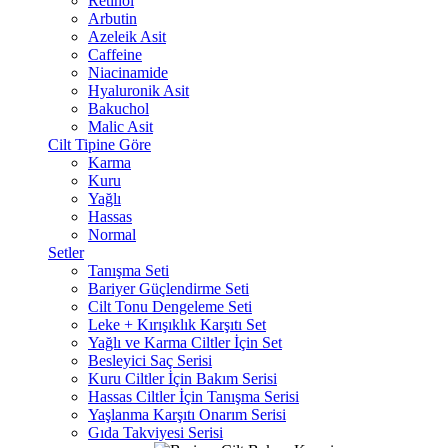
Retinol
Arbutin
Azeleik Asit
Caffeine
Niacinamide
Hyaluronik Asit
Bakuchol
Malic Asit
Cilt Tipine Göre
Karma
Kuru
Yağlı
Hassas
Normal
Setler
Tanışma Seti
Bariyer Güçlendirme Seti
Cilt Tonu Dengeleme Seti
Leke + Kırışıklık Karşıtı Set
Yağlı ve Karma Ciltler İçin Set
Besleyici Saç Serisi
Kuru Ciltler İçin Bakım Serisi
Hassas Ciltler İçin Tanışma Serisi
Yaşlanma Karşıtı Onarım Serisi
Gıda Takviyesi Serisi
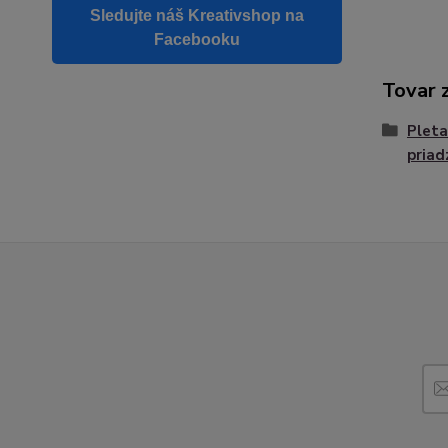
Sledujte náš Kreativshop na
Facebooku
Tovar 
Pleta
priad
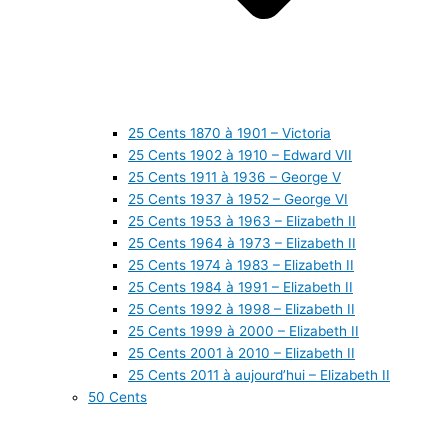
25 Cents 1870 à 1901 – Victoria
25 Cents 1902 à 1910 – Edward VII
25 Cents 1911 à 1936 – George V
25 Cents 1937 à 1952 – George VI
25 Cents 1953 à 1963 – Elizabeth II
25 Cents 1964 à 1973 – Elizabeth II
25 Cents 1974 à 1983 – Elizabeth II
25 Cents 1984 à 1991 – Elizabeth II
25 Cents 1992 à 1998 – Elizabeth II
25 Cents 1999 à 2000 – Elizabeth II
25 Cents 2001 à 2010 – Elizabeth II
25 Cents 2011 à aujourd’hui – Elizabeth II
50 Cents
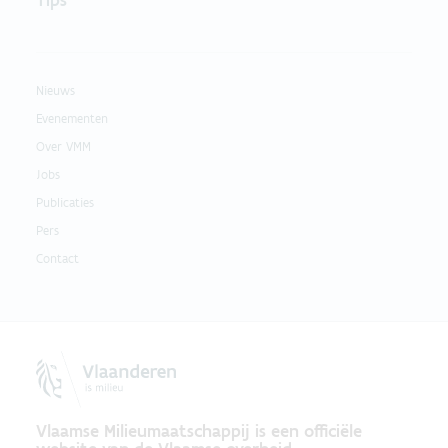
Tips
Nieuws
Evenementen
Over VMM
Jobs
Publicaties
Pers
Contact
Vlaamse Milieumaatschappij is een officiële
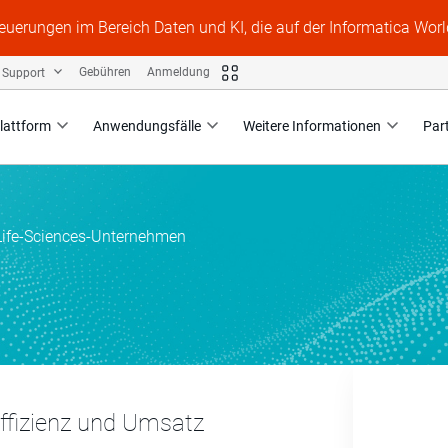
Neuerungen im Bereich Daten und KI, die auf der Informatica Worl
Support
Gebühren
Anmeldung
lattform
Anwendungsfälle
Weitere Informationen
Par
Life-Sciences-Unternehmen
Effizienz und Umsatz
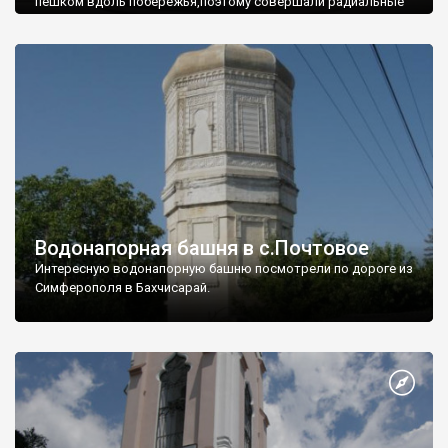
пешком вдоль побережья,поэтому совершали радиальные
вылазки из Оленевки.
Водонапорная башня в с.Почтовое
Интересную водонапорную башню посмотрели по дороге из
Симферополя в Бахчисарай.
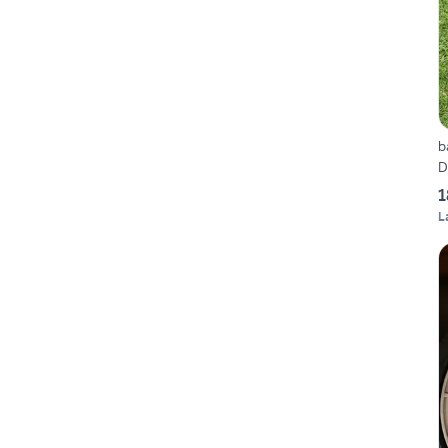
b
D
1
L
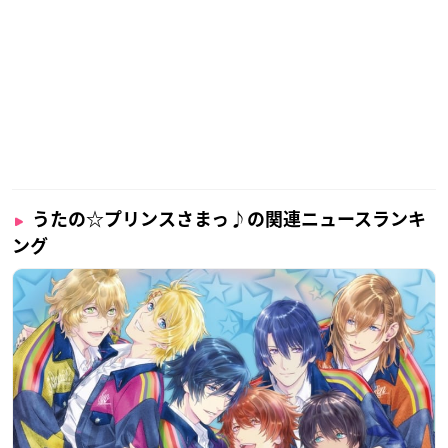
うたの☆プリンスさまっ♪の関連ニュースランキ
ング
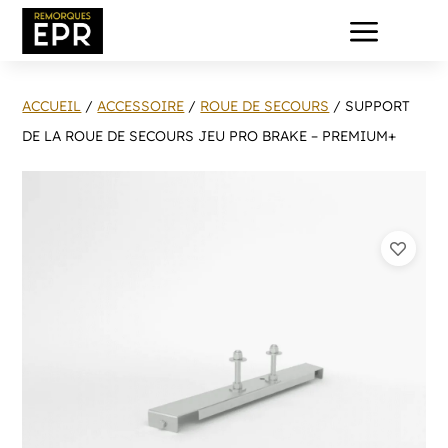
a
ACCUEIL
/
ACCESSOIRE
/
ROUE DE SECOURS
/ SUPPORT
DE LA ROUE DE SECOURS JEU PRO BRAKE – PREMIUM+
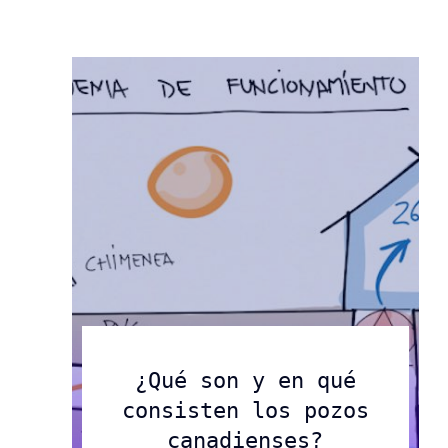
Compromiso exclusivo con
Industrias
nuestros clientes.
Saber más
Saber más
Saber Más
¿Qué son y en qué
consisten los pozos
canadienses?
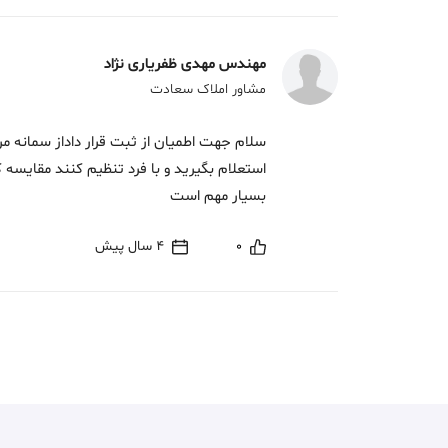
مهندس مهدی ظفریاری نژاد
مشاور املاک سعادت
سلام جهت اطمیان از ثبت قرار داداز سمانه مر
استعلام بگیرید و با فرد تنظیم کنند مقایسه 
بسیار مهم است
0
4 سال پیش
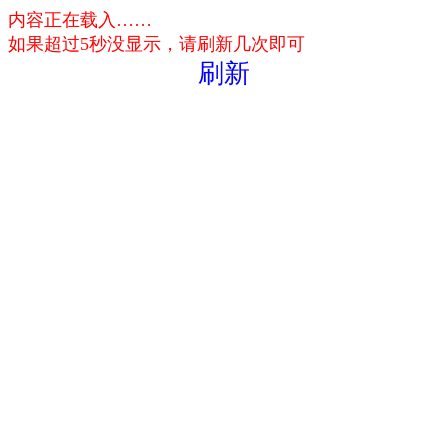
内容正在载入……
如果超过5秒没显示，请刷新几次即可
刷新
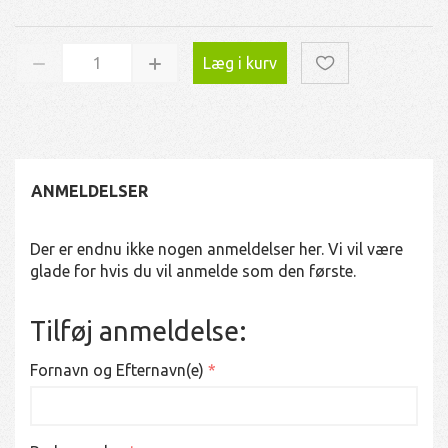
Læg i kurv
ANMELDELSER
Der er endnu ikke nogen anmeldelser her. Vi vil være
glade for hvis du vil anmelde som den første.
Tilføj anmeldelse:
Fornavn og Efternavn(e)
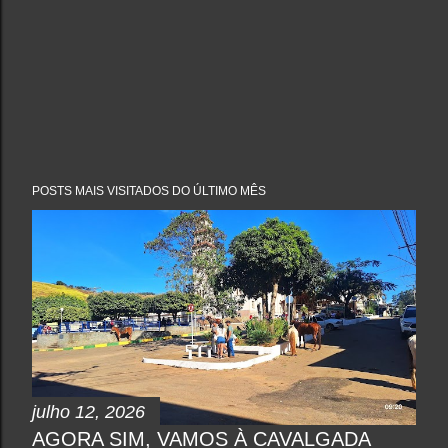
POSTS MAIS VISITADOS DO ÚLTIMO MÊS
julho 12, 2026
AGORA SIM, VAMOS À CAVALGADA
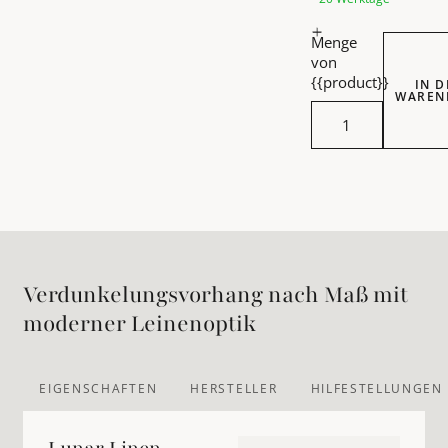
Menge
von
{{product}}
IN 
WAREN
Hochwert
Verdunkelungsvorhang nach Maß mit
moderner Leinenoptik
EIGENSCHAFTEN
HERSTELLER
HILFESTELLUNGEN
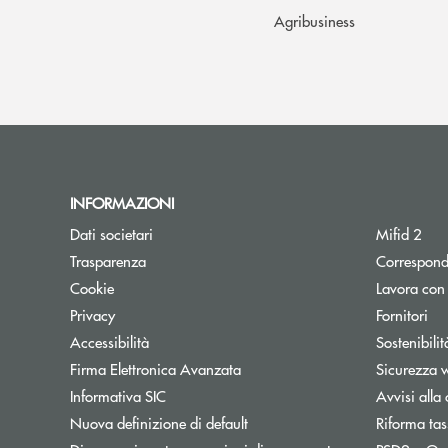
Agribusiness
INFORMAZIONI
Dati societari
Mifid 2
Trasparenza
Correspond
Cookie
Lavora con
Privacy
Fornitori
Accessibilità
Sostenibilit
Firma Elettronica Avanzata
Sicurezza 
Informativa SIC
Avvisi alla 
Nuova definizione di default
Riforma tas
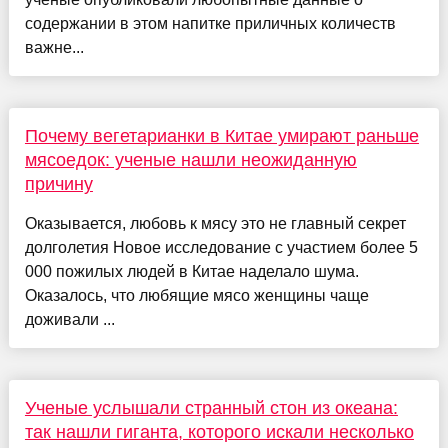
содержании в этом напитке приличных количеств
важне...
Почему вегетарианки в Китае умирают раньше
мясоедок: ученые нашли неожиданную
причину
Оказывается, любовь к мясу это не главный секрет
долголетия Новое исследование с участием более 5
000 пожилых людей в Китае наделало шума.
Оказалось, что любящие мясо женщины чаще
доживали ...
Ученые услышали странный стон из океана:
так нашли гиганта, которого искали несколько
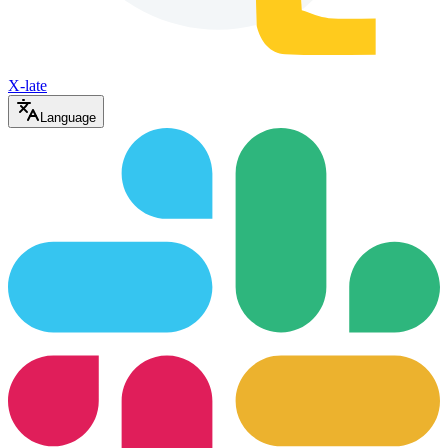
X-late
Language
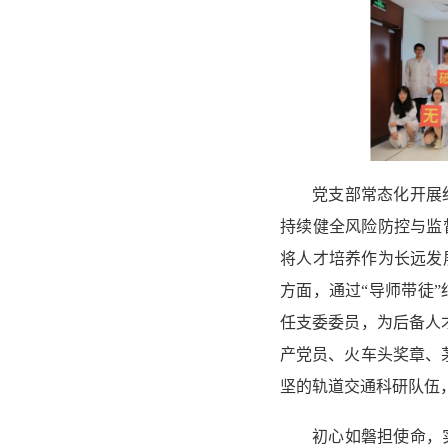
党支部常态化开展
持续健全风险防控与监
将人才培养作为长远发
方面，通过“导师带徒
任支委委员，为后备人
产党员、火车头奖章、
坚的轨道交通科研队伍
初心如磐担使命，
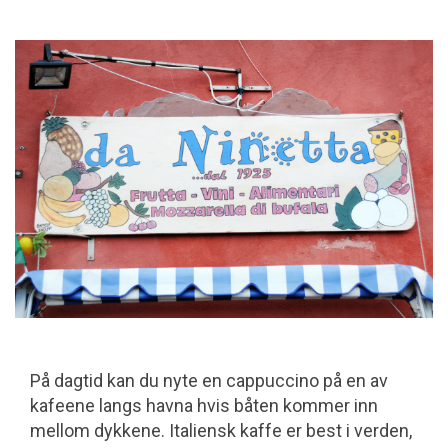
På dagtid kan du nyte en cappuccino på en av
kafeene langs havna hvis båten kommer inn
mellom dykkene. Italiensk kaffe er best i verden,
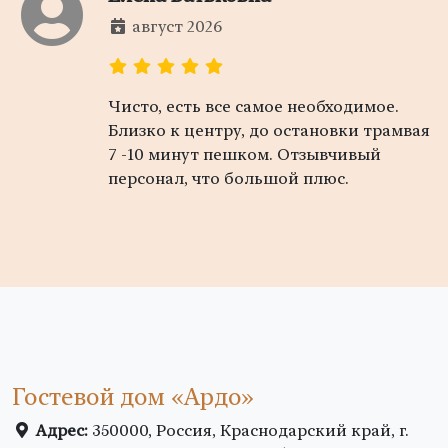
август 2026
Чисто, есть все самое необходимое.
Близко к центру, до остановки трамвая
7 -10 минут пешком. Отзывчивый
персонал, что большой плюс.
Гостевой дом «Ардо»
Адрес:
350000, Россия, Краснодарский край, г.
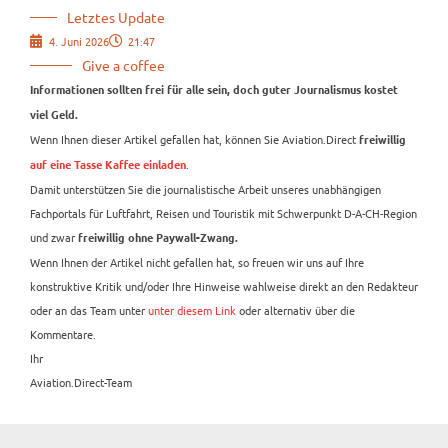
Letztes Update
4. Juni 2026
21:47
Give a coffee
Informationen sollten frei für alle sein, doch guter Journalismus kostet
viel Geld.
Wenn Ihnen dieser Artikel gefallen hat, können Sie Aviation.Direct
freiwillig
.
auf eine Tasse Kaffee einladen
Damit unterstützen Sie die journalistische Arbeit unseres unabhängigen
Fachportals für Luftfahrt, Reisen und Touristik mit Schwerpunkt D-A-CH-Region
und zwar
freiwillig ohne Paywall-Zwang.
Wenn Ihnen der Artikel nicht gefallen hat, so freuen wir uns auf Ihre
konstruktive Kritik und/oder Ihre Hinweise wahlweise direkt an den Redakteur
oder an das Team unter
unter diesem Link
oder alternativ über die
Kommentare.
Ihr
Aviation.Direct-Team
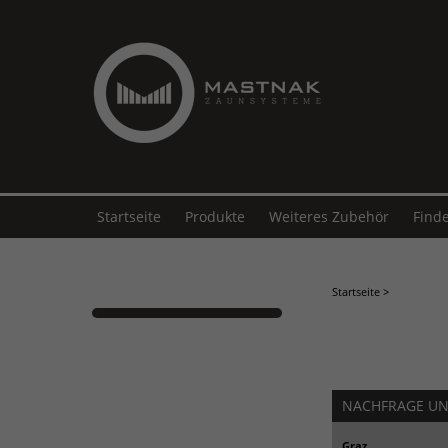
Startseite
Produkte
Weiteres Zubehör
Find
Startseite
>
NACHFRAGE U
Graz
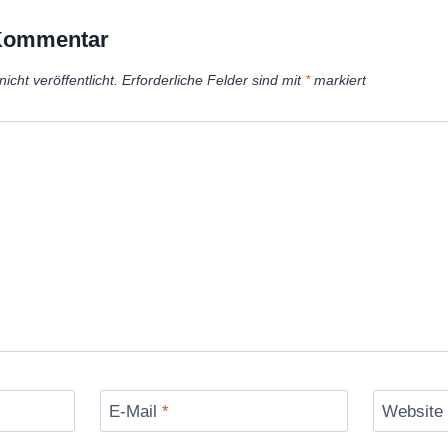
 Kommentar
icht veröffentlicht.
Erforderliche Felder sind mit
*
markiert
E-Mail
*
Website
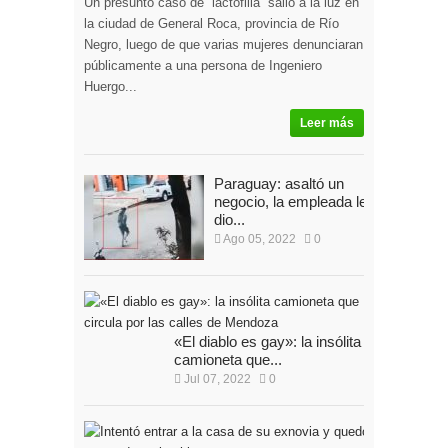
Un presunto caso de “lactofilia” salió a la luz en
la ciudad de General Roca, provincia de Río
Negro, luego de que varias mujeres denunciaran
públicamente a una persona de Ingeniero
Huergo...
Leer más
Paraguay: asaltó un
negocio, la empleada le
dio...
Ago 05, 2022
0
«El diablo es gay»: la insólita
camioneta que...
Jul 07, 2022
0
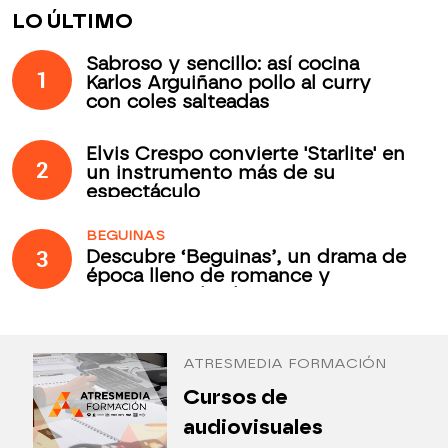
LO ÚLTIMO
Sabroso y sencillo: así cocina
1
Karlos Arguiñano pollo al curry
con coles salteadas
Elvis Crespo convierte 'Starlite' en
2
un instrumento más de su
espectáculo
BEGUINAS
3
Descubre ‘Beguinas’, un drama de
época lleno de romance y
secretos todos los jueves en
Antena 3 Internacional
ATRESMEDIA FORMACIÓN
¿
Cursos de
P
audiovisuales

- _Work order_
Copy out every line of the listing above word for word, leaving out the bracketed picture markers.

- _Written response_
Retinol
Arbutin
Azeleik Asit
Caffeine
Niacinamide
Hyaluronik Asit
Bakuchol
Malic Asit
Cilt Tipine Göre
Karma
Kuru
Yağlı
Hassas
Normal
Setler
Tanışma Seti
Bariyer Güçlendirme Seti
Cilt Tonu Dengeleme Seti
Leke + Kırışıklık Karşıtı Set
Yağlı ve Karma Ciltler İçin Set
Besleyici Saç Serisi
Kuru Ciltler İçin Bakım Serisi
Hassas Ciltler İçin Tanışma Serisi
Yaşlanma Karşıtı Onarım Serisi
Gıda Takviyesi Serisi
Sledujte náš Kreativshop na
Facebooku
Tovar 
Pleta
priad
25 Cents 1870 à 1901 – Victoria
25 Cents 1902 à 1910 – Edward VII
25 Cents 1911 à 1936 – George V
25 Cents 1937 à 1952 – George VI
25 Cents 1953 à 1963 – Elizabeth II
25 Cents 1964 à 1973 – Elizabeth II
25 Cents 1974 à 1983 – Elizabeth II
25 Cents 1984 à 1991 – Elizabeth II
25 Cents 1992 à 1998 – Elizabeth II
25 Cents 1999 à 2000 – Elizabeth II
25 Cents 2001 à 2010 – Elizabeth II
25 Cents 2011 à aujourd’hui – Elizabeth II
50 Cents
Tips
Nieuws
Evenementen
Over VMM
Jobs
Publicaties
Pers
Contact
Vlaamse Milieumaatschappij is een officiële
Neuerungen im Bereich Daten und KI, die auf der Informatica Worl
Support
Gebühren
Anmeldung
lattform
Anwendungsfälle
Weitere Informationen
Par
Life-Sciences-Unternehmen
Effizienz und Umsatz
пешком вдоль побережья,поэтому совершали радиальные
вылазки из Оленевки.
Водонапорная башня в с.Почтовое
Интересную водонапорную башню посмотрели по дороге из
Симферополя в Бахчисарай.
b
D
1
L
うたの☆プリンスさまっ♪の関連ニュースランキ
ング
a
ACCUEIL
/
ACCESSOIRE
/
ROUE DE SECOURS
/ SUPPORT
DE LA ROUE DE SECOURS JEU PRO BRAKE – PREMIUM+
Compromiso exclusivo con
Industrias
nuestros clientes.
Saber más
Saber más
Saber Más
¿Qué son y en qué
consisten los pozos
canadienses?
مهندس مهدی ظفریاری نژاد
مشاور املاک سعادت
سلام جهت اطمیان از ثبت قرار داداز سمانه مر
استعلام بگیرید و با فرد تنظیم کنند مقایسه 
بسیار مهم است
0
4 سال پیش
内容正在载入……
如果超过5秒没显示，请刷新几次即可
刷新
Læg i kurv
ANMELDELSER
Der er endnu ikke nogen anmeldelser her. Vi vil være
glade for hvis du vil anmelde som den første.
Tilføj anmeldelse:
Fornavn og Efternavn(e)
POSTS MAIS VISITADOS DO ÚLTIMO MÊS
julho 12, 2026
AGORA SIM, VAMOS À CAVALGADA
Menge
von
{{product}}
IN 
WAREN
Hochwert
Verdunkelungsvorhang nach Maß mit
moderner Leinenoptik
EIGENSCHAFTEN
HERSTELLER
HILFESTELLUNGEN
Agribusiness
INFORMAZIONI
Dati societari
Mifid 2
Trasparenza
Correspond
Cookie
Lavora con
Privacy
Fornitori
Accessibilità
Sostenibilit
Firma Elettronica Avanzata
Sicurezza 
Informativa SIC
Avvisi alla 
Nuova definizione di default
Riforma tas
содержании в этом напитке приличных количеств
важне...
Почему вегетарианки в Китае умирают раньше
мясоедок: ученые нашли неожиданную
причину
Оказывается, любовь к мясу это не главный секрет
долголетия Новое исследование с участием более 5
000 пожилых людей в Китае наделало шума.
Оказалось, что любящие мясо женщины чаще
доживали ...
Ученые услышали странный стон из океана:
так нашли гиганта, которого искали несколько
X-late
Language
党支部常态化开展
持续健全风险防控与监
将人才培养作为长远发
方面，通过“导师带徒
任支委委员，为后备人
产党员、火车头奖章、
坚的轨道交通科研队伍
初心如磐担使命，
På dagtid kan du nyte en cappuccino på en av
kafeene langs havna hvis båten kommer inn
mellom dykkene. Italiensk kaffe er best i verden,
август 2026
Чисто, есть все самое необходимое.
Близко к центру, до остановки трамвая
7 -10 минут пешком. Отзывчивый
персонал, что большой плюс.
Гостевой дом «Ардо»
Адрес:
350000, Россия, Краснодарский край, г.
Letztes Update
4. Juni 2026
21:47
Give a coffee
Informationen sollten frei für alle sein, doch guter Journalismus kostet
viel Geld.
Wenn Ihnen dieser Artikel gefallen hat, können Sie Aviation.Direct
freiwillig
.
auf eine Tasse Kaffee einladen
Damit unterstützen Sie die journalistische Arbeit unseres unabhängigen
Fachportals für Luftfahrt, Reisen und Touristik mit Schwerpunkt D-A-CH-Region
und zwar
freiwillig ohne Paywall-Zwang.
Wenn Ihnen der Artikel nicht gefallen hat, so freuen wir uns auf Ihre
konstruktive Kritik und/oder Ihre Hinweise wahlweise direkt an den Redakteur
oder an das Team unter
unter diesem Link
oder alternativ über die
Kommentare.
Ihr
Aviation.Direct-Team
Startseite
Produkte
Weiteres Zubehör
Find
Startseite
>
NACHFRAGE U
Graz
 Kommentar
icht veröffentlicht.
Erforderliche Felder sind mit
*
markiert
E-Mail
*
Website
Un presunto caso de “lactofilia” salió a la luz en
la ciudad de General Roca, provincia de Río
Negro, luego de que varias mujeres denunciaran
públicamente a una persona de Ingeniero
Huergo...
Leer más
Paraguay: asaltó un
negocio, la empleada le
dio...
Ago 05, 2022
0
«El diablo es gay»: la insólita
camioneta que...
Jul 07, 2022
0
LO ÚLTIMO
Sabroso y sencillo: así cocina
1
Karlos Arguiñano pollo al curry
con coles salteadas
Elvis Crespo convierte 'Starlite' en
2
un instrumento más de su
espectáculo
BEGUINAS
3
Descubre ‘Beguinas’, un drama de
época lleno de romance y
secretos todos los jueves en
Antena 3 Internacional
ATRESMEDIA FORMACIÓN
¿
Cursos de
P
audiovisuales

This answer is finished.